High-risk drinking and AUD are risk factors for many illnesses, including fetal alcohol spectrum disorders, hypertension, cardiovascular diseases, stroke, liver cirrhosis, several types of cancer and infections, pancreatitis, type 2 diabetes, and traumatic injuries including motor vehicle accidents and one-third of all motor vehicle fatalities.1 The increase in death rate from alcohol-related cirrhosis, emergency room visits, and alcohol-affected distracted driving mortality reflects this increased incidence of alcohol use.2,3,4 Particularly concerning are the greater increases in high-risk drinking and AUD among women (57.9% and 83.7%, respectively) than men (15.5% and 34.7%, respectively) over the last 10 years. While changes in societal norms and concerted public health interventions have substantially decreased the number of people smoking cigarettes over the last 20 years, such changes have not occurred with regard to alcohol use. On the individual and population level, recognizing the dangers of overuse of alcohol is long overdue. —Neil Skolnik, MD

  1. Centers for Disease Control and Prevention. Impaired Driving: Get the Facts. https://www.cdc.gov/motorvehiclesafety/impaired_driving/impaired-drv_fac.... Accessed 8/15/2017.
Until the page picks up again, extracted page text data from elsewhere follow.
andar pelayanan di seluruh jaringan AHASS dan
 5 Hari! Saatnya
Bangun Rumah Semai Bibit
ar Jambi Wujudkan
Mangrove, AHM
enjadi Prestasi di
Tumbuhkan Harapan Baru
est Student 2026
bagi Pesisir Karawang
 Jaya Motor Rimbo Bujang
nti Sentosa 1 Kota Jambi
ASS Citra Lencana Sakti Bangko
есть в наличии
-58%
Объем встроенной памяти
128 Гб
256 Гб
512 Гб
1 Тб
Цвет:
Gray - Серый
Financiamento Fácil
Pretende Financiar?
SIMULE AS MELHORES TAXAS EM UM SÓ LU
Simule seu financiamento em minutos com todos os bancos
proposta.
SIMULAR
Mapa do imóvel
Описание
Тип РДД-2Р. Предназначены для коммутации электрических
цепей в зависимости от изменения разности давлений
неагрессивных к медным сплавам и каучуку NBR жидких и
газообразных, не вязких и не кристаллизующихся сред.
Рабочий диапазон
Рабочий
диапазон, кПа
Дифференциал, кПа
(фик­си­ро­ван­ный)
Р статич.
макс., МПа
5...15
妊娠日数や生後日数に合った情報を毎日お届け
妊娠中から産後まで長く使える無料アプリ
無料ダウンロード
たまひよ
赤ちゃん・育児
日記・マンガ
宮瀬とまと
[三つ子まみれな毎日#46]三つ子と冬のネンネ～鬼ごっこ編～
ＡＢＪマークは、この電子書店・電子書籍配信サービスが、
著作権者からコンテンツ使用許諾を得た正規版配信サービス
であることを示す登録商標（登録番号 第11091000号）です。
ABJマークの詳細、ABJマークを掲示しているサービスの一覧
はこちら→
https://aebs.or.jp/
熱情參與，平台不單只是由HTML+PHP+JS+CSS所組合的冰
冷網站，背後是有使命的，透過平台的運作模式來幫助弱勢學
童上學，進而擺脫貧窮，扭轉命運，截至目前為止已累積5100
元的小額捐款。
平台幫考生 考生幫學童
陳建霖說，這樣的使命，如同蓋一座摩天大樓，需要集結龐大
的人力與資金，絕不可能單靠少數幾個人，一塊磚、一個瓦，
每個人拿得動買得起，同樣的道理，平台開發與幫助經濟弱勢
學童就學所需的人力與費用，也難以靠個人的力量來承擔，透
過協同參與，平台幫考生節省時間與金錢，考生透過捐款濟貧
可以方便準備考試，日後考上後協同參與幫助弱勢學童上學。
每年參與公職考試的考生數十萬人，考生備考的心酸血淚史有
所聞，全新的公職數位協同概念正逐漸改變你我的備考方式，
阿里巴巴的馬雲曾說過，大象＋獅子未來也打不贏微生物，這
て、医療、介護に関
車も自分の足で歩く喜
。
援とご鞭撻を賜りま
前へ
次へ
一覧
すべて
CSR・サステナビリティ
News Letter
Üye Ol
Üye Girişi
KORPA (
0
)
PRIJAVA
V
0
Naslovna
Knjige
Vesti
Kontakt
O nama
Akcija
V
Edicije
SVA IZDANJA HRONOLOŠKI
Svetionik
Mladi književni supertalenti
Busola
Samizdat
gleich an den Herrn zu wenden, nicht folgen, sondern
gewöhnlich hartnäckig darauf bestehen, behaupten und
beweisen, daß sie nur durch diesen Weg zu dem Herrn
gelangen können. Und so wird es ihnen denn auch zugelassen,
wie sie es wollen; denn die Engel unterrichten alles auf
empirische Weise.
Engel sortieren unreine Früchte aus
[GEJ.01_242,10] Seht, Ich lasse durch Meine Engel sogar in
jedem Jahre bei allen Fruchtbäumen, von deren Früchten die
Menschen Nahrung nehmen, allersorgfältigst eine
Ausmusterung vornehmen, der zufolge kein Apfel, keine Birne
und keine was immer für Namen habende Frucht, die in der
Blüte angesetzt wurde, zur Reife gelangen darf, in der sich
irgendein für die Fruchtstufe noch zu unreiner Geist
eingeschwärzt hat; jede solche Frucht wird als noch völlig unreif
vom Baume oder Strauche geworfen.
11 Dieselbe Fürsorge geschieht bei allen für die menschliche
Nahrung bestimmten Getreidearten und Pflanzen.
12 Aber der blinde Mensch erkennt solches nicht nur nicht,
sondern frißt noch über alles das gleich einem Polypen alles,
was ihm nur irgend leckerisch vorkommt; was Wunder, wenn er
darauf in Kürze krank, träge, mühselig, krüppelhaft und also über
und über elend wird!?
  2. Yoon YH, Chen CM. . Rockville, MD: National Institute on Alcohol Abuse and Alcoholism; 2016.
  3. Mullins PM, Mazer-Amirshahi M, Pines JM. Alcohol-related visits to US emergency departments, 2001-2011. Alcohol Alcohol. 2017;52(1):119-125. doi:10.1093/alcalc/agw074.
  4. Wilson FA, Stimpson JP, Tibbits MK. Accident analysis and prevention. Accid Anal Prev. 2013;60:189-192.